The skirmish began unremarkable. Jormuntide, that smug sea noodle, basked at two-thirds health, taunting the bipedal invader who had foolishly kited it to the shore. A musket snapped—crack—38 damage, a mere tickle to a dragon. But then Warsect scuttled forth like a knight in chitin armor, and the world tilted. Its attacks came as a flurry, 24, 25, 26, 27—damage numbers stacking faster than a caffeinated abacus. The Jormuntide, suddenly realizing the ground beetle meant business, lunged at the player. One final musket ball, a defiant pop, and then Warsect delivered what should have been the last nibble of damage. Only, instead of slumping over, the mighty Jormuntide went yeeting—rocketed into the sky like a scaly missile, past the clouds, into pixelated oblivion. The game simply froze mid-fight, as if the code itself needed a moment to process what had just transpired.

Now, let’s pour one out for the elemental poetry here. Jormuntide, Water/Dragon, the tyrant of the deep, naturally expects to curb-stomp anything that trespasses in its domain. But Warsect? Grass and Ground, a dual-typing that practically screams “not today, sea sovereign.” Grass laps up Water, Ground shrugs off Dragon—so the beetle had every tactical right to stand its ground.
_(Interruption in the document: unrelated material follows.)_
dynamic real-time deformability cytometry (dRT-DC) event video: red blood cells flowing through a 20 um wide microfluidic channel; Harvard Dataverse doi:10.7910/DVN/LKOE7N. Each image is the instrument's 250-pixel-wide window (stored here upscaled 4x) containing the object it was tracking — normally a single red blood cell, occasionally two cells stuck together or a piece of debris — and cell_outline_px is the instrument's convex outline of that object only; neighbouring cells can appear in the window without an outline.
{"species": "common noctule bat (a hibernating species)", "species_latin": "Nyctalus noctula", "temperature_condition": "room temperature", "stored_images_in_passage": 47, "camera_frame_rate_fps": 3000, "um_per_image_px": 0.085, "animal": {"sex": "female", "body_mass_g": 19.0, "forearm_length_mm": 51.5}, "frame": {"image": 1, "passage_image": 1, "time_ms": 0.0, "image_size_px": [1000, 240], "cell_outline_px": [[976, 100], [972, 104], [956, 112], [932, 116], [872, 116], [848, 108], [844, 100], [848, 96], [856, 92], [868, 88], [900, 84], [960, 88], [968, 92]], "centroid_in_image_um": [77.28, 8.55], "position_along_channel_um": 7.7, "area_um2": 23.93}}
But launching a 50-foot serpent into low orbit? That’s not in any Paldeck entry. Talk about a critical hit!
The community, oh the community, they erupted like a Relxaurus after a spicy pepper. Theories buzzed like Beegarde swarms: “It’s the shoreline shift,” whispered one armchair developer. “The game’s spaghetti code forgot Jormuntide was meant to be swimming, so when Warsect’s ground-based slam connected, the physics engine treated it as a terrestrial catapult.” Another voice chimed in, “I swear the Jormuntide just had an existential crisis and decided to ascend.” Whatever the cause, the clip became gospel. Within hours, the subreddit was flooded with memes—Warsect photoshopped onto a baseball pitcher’s mound, Jormuntide’s face superimposed onto a SpaceX rocket. Somewhere, a developer at Pocket Pair sipped coffee and sighed, knowing another bug had morphed into a feature.
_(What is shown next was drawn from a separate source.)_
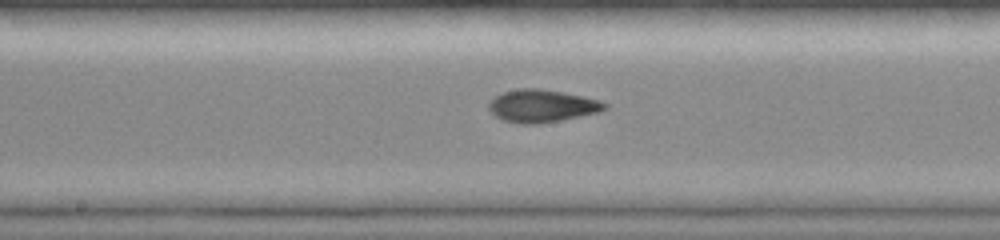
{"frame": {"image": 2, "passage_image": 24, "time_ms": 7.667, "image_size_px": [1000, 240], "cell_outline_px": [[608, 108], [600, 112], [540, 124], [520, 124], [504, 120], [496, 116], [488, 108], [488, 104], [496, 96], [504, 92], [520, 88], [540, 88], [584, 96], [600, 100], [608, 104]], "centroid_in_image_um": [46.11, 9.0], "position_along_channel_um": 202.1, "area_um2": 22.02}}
Fast forward to 2026. Palworld has long since been patched, polished, and expanded—its Pals now behave more like disciplined athletes than chaotic physics experiments. That glorious Jormuntide glitch? Squashed. Modern players will never witness a sea serpent spontaneously achieve escape velocity. Yet the legend refuses to die. It lives on in every “remember when” conversation, in every Discord gif, in every hopeful newbie asking “Can I still yeet a boss?” The answer, sadly, is a gentle “no, child, those were the wild days.” But the memories remain.
And honestly? This is why we play. Not for the flawless mechanics, but for the moments where a game forgets it’s a game and accidentally creates magic. That Warsect didn’t just damage a Jormuntide; it humiliated it, turned it into a punchline, and gave an entire community a giggle that still echoes two years later. Who would’ve thought a glitch could be this epic? As we look back, one truth flaps proudly in the digital wind: in the summer of ’24, a beetle punched a dragon into the heavens, and for a glorious second, gravity took a coffee break.